OS TEMPOS QUE CORREM. Miguel Vale de Almeida


3.11.06  

A universidade acabou

Contra "automatismos de esquerda", ainda alimentei algumas ilusões sobre o processo de Bolonha e sobre a capacidade de inovação do governo na área universitária. Lamento dizer que as ilusões se foram. Quem anda metido nisto há vinte anos e se meteu a fundo, agora, na reestruturação, não pode deixar de ver que o processo actual conduz a 3 coisas: massificação, mercantilização e proletarização.

Massificar não significa necessariamente democratizar. Portugal precisa, de facto, de um acesso democrático ao ensino superior e precisa - ao contrário do que muitos dizem - de muito mais gente com formação superior. O que está a ser feito não é isso, mas sim tornar o ensino superior, incluíndo o nível pós-graduado, numa fábrica de encher chouriços. Obter mais diplomados não tem que significar obter diplomados da treta.

Mercantilizar não significa necessariamente (e é uma pena) introduzir mecanismos de concorrência que possam trazer mais qualidade. No nosso caso significa simplesmente vender "produtos" aos "clientes" que de qualquer modo os "consomem" - os tais diplomas -, numa lógica semelhante à do consumo de massas.

Por fim, proletarizar significa, neste caso, fazer toda a mudança do sistema (repito: massificadora e mercantilizadora) sem qualquer revisão do estatuto da carreira docente universitária. Isto resulta em sobre-exploração do trabalho dos docentes, na continuação da estagnação do corpo docente, e no surgimento de condições de trabalho que impedem a investigação e o pensamento crítico.

A restruturação actual do ensino universitário é um monumental bluff e uma hábil operação de propaganda.
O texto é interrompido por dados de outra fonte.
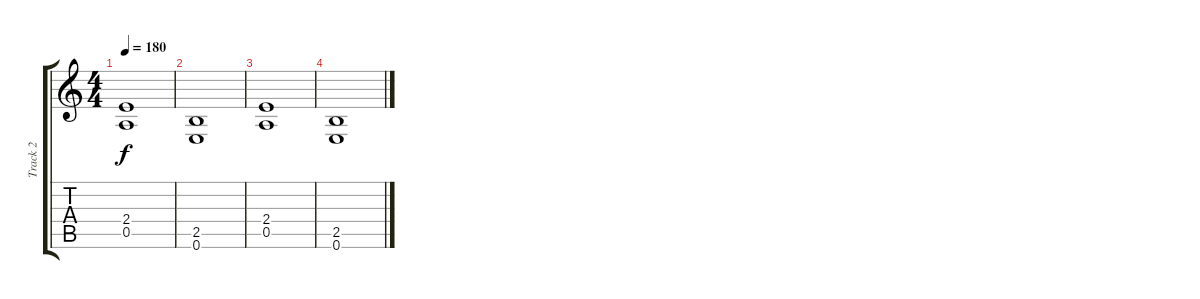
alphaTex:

\track ("Track 2" "Track 2") {instrument acousticguitarnylon}
\staff {score tabs}
\tuning (E4 B3 G3 D3 A2 E2) {hide}
\ts (4 4)
\tempo 180
\clef g2
\ks c
(2.4 0.5).1{dy f instrument distortionguitar} |
(2.5 0.6).1 |
(2.4 0.5).1 |
(2.5 0.6).1
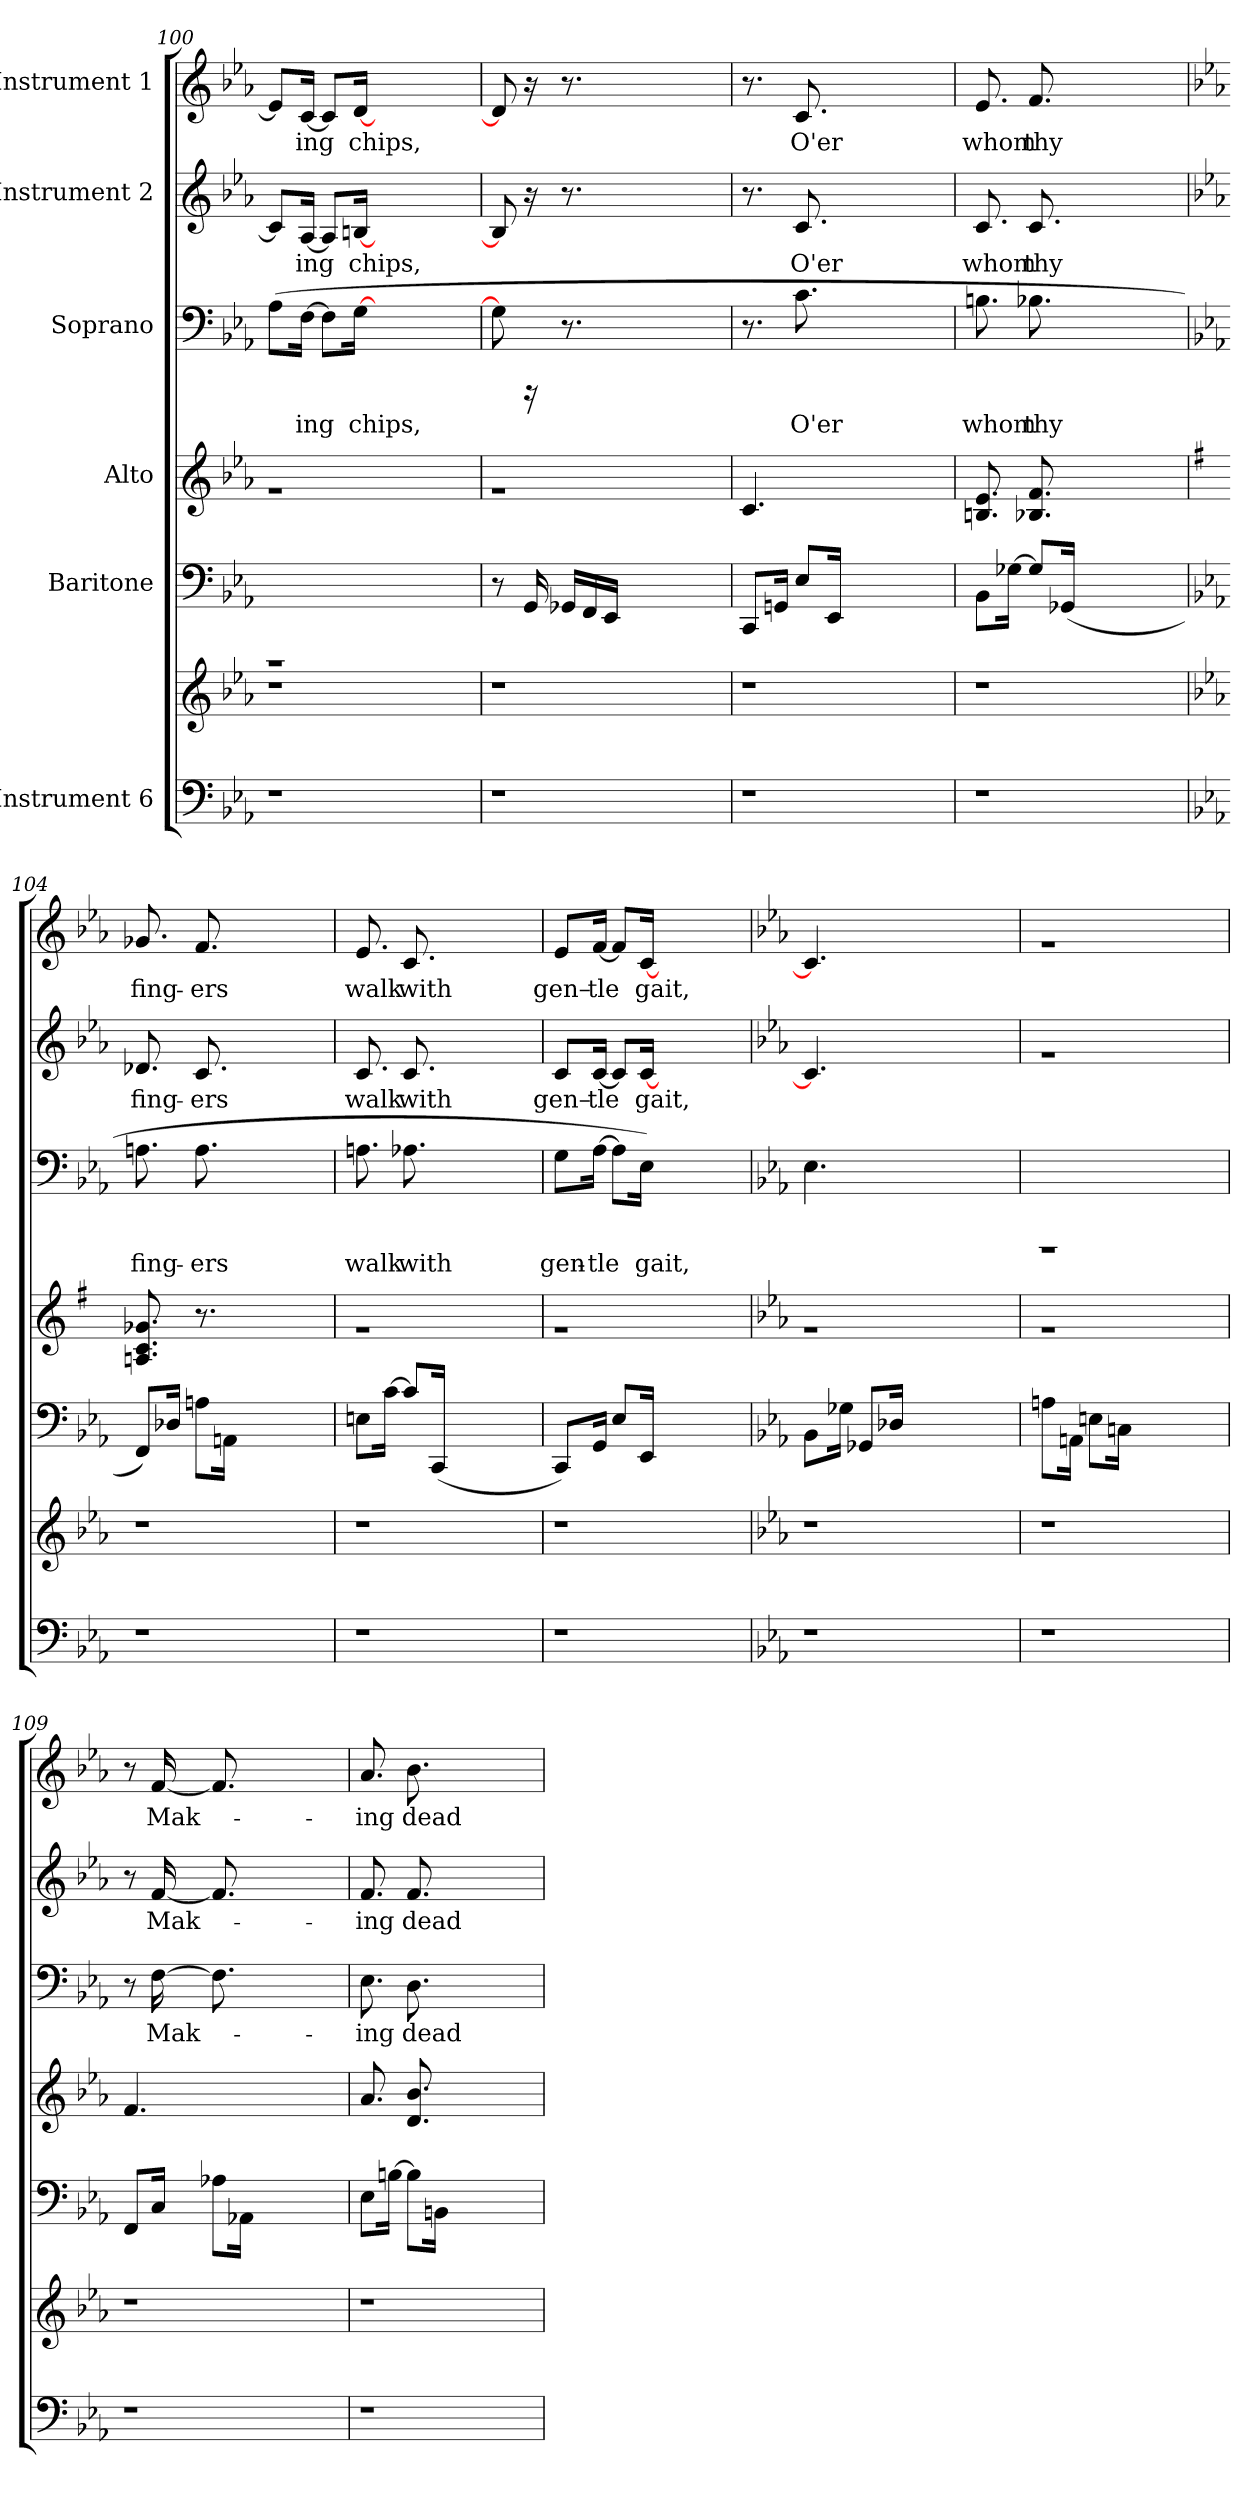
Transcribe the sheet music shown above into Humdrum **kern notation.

**kern	**kern	**kern	**kern	**kern	**text	**kern	**text	**kern	**text
*part6	*part6	*part5	*part4	*part3	*part3	*part2	*part2	*part1	*part1
*staff7	*staff6	*staff5	*staff4	*staff3	*staff3	*staff2	*staff2	*staff1	*staff1
*I"Instrument 6	*	*I"Baritone	*I"Alto	*I"Soprano	*	*I"Instrument 2	*	*I"Instrument 1	*
!!LO:LB:g=z
*clefF4	*clefG2	*clefF4	*clefG2	*clefF4	*	*clefG2	*	*clefG2	*
*ITrd2c3	*ITrd2c3	*ITrd2c3	*ITrd2c3	*	*	*	*	*	*
*k[]	*k[]	*k[]	*k[]	*k[b-e-a-]	*	*k[b-e-a-]	*	*k[b-e-a-]	*
*C:	*C:	*C:	*C:	*E-:	*	*E-:	*	*E-:	*
=100	=100	=100	=100	=100	=100	=100	=100	=100	=100
!	!	!LO:N:vis=1	!LO:N:vis=1	!	!	!	!	!	!
1r	1r	1rEEE	1ra	(<8A-\L	.	8c/L]	.	8e-/L]	.
!	!	!	!	!	!LO:LY:b	!	!LO:LY:b	!	!LO:LY:b
.	.	.	.	[>16F\J	ing	[<16A-/J	ing	[<16c/J	ing
.	.	.	.	8F\L]	.	8A-/L]	.	8c/L]	.
!	!	!	!	!	!LO:LY:b	!	!LO:LY:b	!	!LO:LY:b
.	.	.	.	[<16G\J	chips,	[>16Bn/J	chips,	[>16d/J	chips,
.	.	.	.	2ryy	.	2ryy	.	2ryy	.
.	.	.	.	8ryy	.	8ryy	.	8ryy	.
=101	=101	=101	=101	=101	=101	=101	=101	=101	=101
!	!	!	!LO:N:vis=1	!	!	!	!	!	!
1r	1r	8r	1ra	8G\]	.	8B/]	.	8d/]	.
.	.	16EE/	.	16rEEE	.	16ra	.	16ra	.
.	.	16EE-X/L	.	8.r	.	8.r	.	8.r	.
.	.	16DD/	.	.	.	.	.	.	.
.	.	16CC/J	.	.	.	.	.	.	.
.	.	2ryy	.	2ryy	.	2ryy	.	2ryy	.
.	.	8ryy	.	8ryy	.	8ryy	.	8ryy	.
=102	=102	=102	=102	=102	=102	=102	=102	=102	=102
1r	1r	8AAA/L	4.A/	8.r	.	8.r	.	8.r	.
.	.	16EEn/J	.	.	.	.	.	.	.
!	!	!	!	!	!LO:LY:b:cj	!	!LO:LY:b:cj	!	!LO:LY:b:cj
.	.	8C/L	.	8.c\	O'er	8.c/	O'er	8.c/	O'er
.	.	16CC/J	.	.	.	.	.	.	.
.	.	2ryy	2ryy	2ryy	.	2ryy	.	2ryy	.
.	.	8ryy	8ryy	8ryy	.	8ryy	.	8ryy	.
=103	=103	=103	=103	=103	=103	=103	=103	=103	=103
!	!	!	!	!	!LO:LY:b:cj	!	!LO:LY:b:cj	!	!LO:LY:b:cj
1r	1r	8GG\L	8.c/ 8.G#X/	8.Bn\	whom	8.c/	whom	8.e-/	whom
.	.	[>16E-X\J	.	.	.	.	.	.	.
!	!	!	!	!	!LO:LY:b:cj	!	!LO:LY:b:cj	!	!LO:LY:b:cj
.	.	8E-/L]	8.d/ 8.Gn/	8.B-X\	thy	8.c/	thy	8.f/	thy
.	.	(>16EE-X/J	.	.	.	.	.	.	.
.	.	2ryy	2ryy	2ryy	.	2ryy	.	2ryy	.
.	.	8ryy	8ryy	8ryy	.	8ryy	.	8ryy	.
=104	=104	=104	=104	=104	=104	=104	=104	=104	=104
*	*	*	*k[f#c#g#d#]	*	*	*	*	*	*
*	*	*	*E:	*	*	*	*	*	*
!	!	!	!	!	!LO:LY:b:cj	!	!LO:LY:b:cj	!	!LO:LY:b:cj
1r	1r	8DD/L)	8.e-X/ 8.A/ 8.F#X/	8.An\	fing-	8.d-X/	fing-	8.g-X/	fing-
.	.	16BB-X/J	.	.	.	.	.	.	.
!	!	!	!	!	!LO:LY:b:cj	!	!LO:LY:b:cj	!	!LO:LY:b:cj
.	.	8F#X\L	8.r	8.A\	-ers	8.c/	-ers	8.f/	-ers
.	.	16FF#X\J	.	.	.	.	.	.	.
.	.	2ryy	2ryy	2ryy	.	2ryy	.	2ryy	.
.	.	8ryy	8ryy	8ryy	.	8ryy	.	8ryy	.
=105	=105	=105	=105	=105	=105	=105	=105	=105	=105
!	!	!	!LO:N:vis=1	!	!LO:LY:b:cj	!	!LO:LY:b:cj	!	!LO:LY:b:cj
1r	1r	8C#X\L	1ra	8.An\	walk	8.c/	walk	8.e-/	walk
.	.	[>16A\J	.	.	.	.	.	.	.
!	!	!	!	!	!LO:LY:b:cj	!	!LO:LY:b:cj	!	!LO:LY:b:cj
.	.	8A/L]	.	8.A-X\	with	8.c/	with	8.c/	with
.	.	(>16AAA/J	.	.	.	.	.	.	.
.	.	2ryy	.	2ryy	.	2ryy	.	2ryy	.
.	.	8ryy	.	8ryy	.	8ryy	.	8ryy	.
=106	=106	=106	=106	=106	=106	=106	=106	=106	=106
!	!	!	!LO:N:vis=1	!	!LO:LY:b:cj	!	!LO:LY:b:cj	!	!LO:LY:b:cj
1r	1r	8AAA/L)	1ra	8G\L	gen-	8c/L	gen–	8e-/L	gen–
!	!	!	!	!	!LO:LY:b	!	!LO:LY:b	!	!LO:LY:b
.	.	16EE/J	.	[>16A-\J	-tle	[<16c/J	tle	[<16f/J	tle
.	.	8C/L	.	8A-\L]	.	8c/L]	.	8f/L]	.
!	!	!	!	!	!LO:LY:b:cj	!	!LO:LY:b:cj	!	!LO:LY:b:cj
.	.	16CC/J	.	16E-\J)	gait,	[>16c/J	gait,	[>16c/J	gait,
.	.	2ryy	.	2ryy	.	2ryy	.	2ryy	.
.	.	8ryy	.	8ryy	.	8ryy	.	8ryy	.
!!LO:PB:g=z
=107	=107	=107	=107	=107	=107	=107	=107	=107	=107
*	*	*	*k[]	*	*	*	*	*	*
*	*	*	*C:	*	*	*	*	*	*
!	!	!	!LO:N:vis=1	!	!	!	!	!	!
*	*	*	*	*	*	*^	*	*	*
1r	1r	8GG\L	1ra	4.E-\	.	4.c/]	32ryy	.	4.c/]	.
.	.	.	.	.	.	.	2ryy	.	.	.
.	.	16E-X\J	.	.	.	.	.	.	.	.
.	.	8EE-X/L	.	.	.	.	.	.	.	.
.	.	16BB-X/J	.	.	.	.	.	.	.	.
.	.	2ryy	.	2ryy	.	2ryy	.	.	2ryy	.
.	.	.	.	.	.	.	4...ryy	.	.	.
.	.	8ryy	.	8ryy	.	8ryy	.	.	8ryy	.
=108	=108	=108	=108	=108	=108	=108	=108	=108	=108	=108
!	!	!	!LO:N:vis=1	!LO:N:vis=1	!	!LO:N:vis=1	!	!	!LO:N:vis=1	!
*	*	*	*	*	*	*v	*v	*	*	*
1r	1r	8F#X\L	1ra	1rEEE	.	1ra	.	1ra	.
.	.	16FF#X\J	.	.	.	.	.	.	.
.	.	8C#X\L	.	.	.	.	.	.	.
.	.	16AAn\J	.	.	.	.	.	.	.
.	.	2ryy	.	.	.	.	.	.	.
.	.	8ryy	.	.	.	.	.	.	.
=109	=109	=109	=109	=109	=109	=109	=109	=109	=109
1r	1r	8DD/L	4.d/	8r	.	8r	.	8r	.
!	!	!	!	!	!LO:LY:b	!	!LO:LY:b	!	!LO:LY:b
.	.	16AA/J	.	[>16F\	Mak-	[<16f/	Mak-	[<16f/	Mak-
.	.	8Fn\L	.	8.F\]	.	8.f/]	.	8.f/]	.
.	.	16FFn\J	.	.	.	.	.	.	.
.	.	2ryy	2ryy	2ryy	.	2ryy	.	2ryy	.
.	.	8ryy	8ryy	8ryy	.	8ryy	.	8ryy	.
=110	=110	=110	=110	=110	=110	=110	=110	=110	=110
!	!	!	!	!	!LO:LY:b:cj	!	!LO:LY:b:cj	!	!LO:LY:b:cj
1r	1r	8C\L	8.f/	8.E-\	-ing	8.f/	-ing	8.a-/	-ing
.	.	[>16G#X\J	.	.	.	.	.	.	.
!	!	!	!	!	!LO:LY:b:cj	!	!LO:LY:b:cj	!	!LO:LY:b:cj
.	.	8G#\L]	8.g/ 8.B/	8.D\	dead	8.f/	dead	8.b-\	dead
.	.	16GG#X\J	.	.	.	.	.	.	.
.	.	2ryy	2ryy	2ryy	.	2ryy	.	2ryy	.
.	.	8ryy	8ryy	8ryy	.	8ryy	.	8ryy	.
=	=	=	=	=	=	=	=	=	=
*-	*-	*-	*-	*-	*-	*-	*-	*-	*-
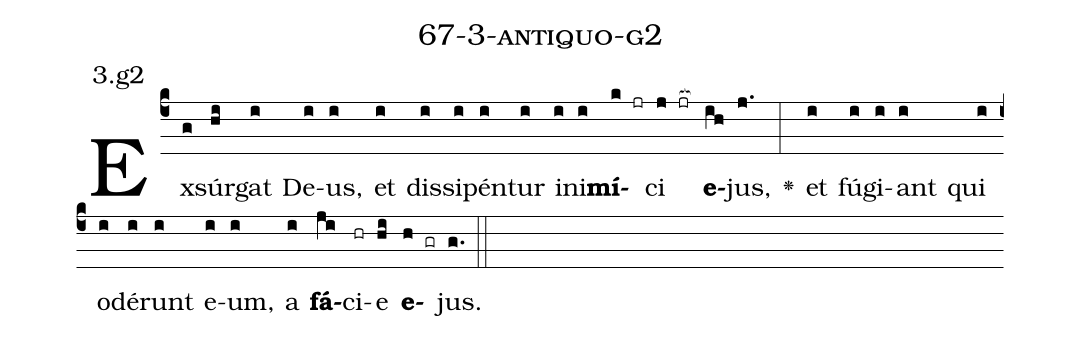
name: 67-3-antiquo-g2;
annotation: 3.g2;
%%
(c4)Ex(g)súr(hi)gat(i) De(i)us,(i) et(i) dis(i)si(i)pén(i)tur(i) in(i)i(i)<b>mí</b>(k jr)ci(j jr[ocb:1{]) <b>e</b>(ih[ocb:0}])jus,(j.) <v>\greheightstar</v>(:) et(i) fú(i)gi(i)ant(i) qui(i) o(i)dé(i)runt(i) e(i)um,(i) a(i) <b>fá</b>(ji)ci(hr)e(hi) <b>e</b>(h gr)jus.(g.) (::)


%E(i) u(i) o(ji) u(hi) a(h) e.(g.) (::)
Basta ver como todas as virtudes de Bolonha foram deitadas para o caixote do lixo, quer pela resitência das culturas burocráticas dos serviços administrativos, num extremo da escala, quer pela pressão mercadorizadora exercida pelos órgãos dirigentes e pelo orçamento de estado, no outro extremo.

É verdade que nunca tivemos universidade a sério em Portugal. E a pouca que tivemos - a minha faculdade era disso exemplo - só se aguentava com qualidade enquanto fosse pequena e vocacionada para a excelência. Elitista? Sem dúvida. Mas a alternativa a esse elitismo não tem que ser a transformação da universidade num imenso politécnico, na menos má das hipóteses, ou num prestador de serviços a empresas, na pior.

Já vimos a que conduziram processos anteriores de mercadorização e proletarização: o desastre monumental (salvo raríssimas excepções) do ensino superior privado. O ensino público segue agora o mesmo caminho, acrescentando a "massificação-com-propinas" do corpo discente, perdão, dos "clientes".

Que tudo isto esteja a ser feito com a retórica de Bolonha - que apontaria para um ensino moderno - é no mínimo de um atroz cinismo. Vão a certas faculdades e vejam como os aspectos pedagógicos e científicos de Bolonha foram abortados e se apostou nos seus aspectos mercantilizadores e anti-trabalhistas. Tornou-se no cavalo de Tróia para uma outra coisa bem diferente e cujos contornos assustadores ainda nem nos bateram à porta a sério. (E como eu detesto ter que escrever coisas que soam a pessimismo imobilista à moda da esquerda antiga!)

A universidade acabou. Chamem-lhe, por favor, outra coisa.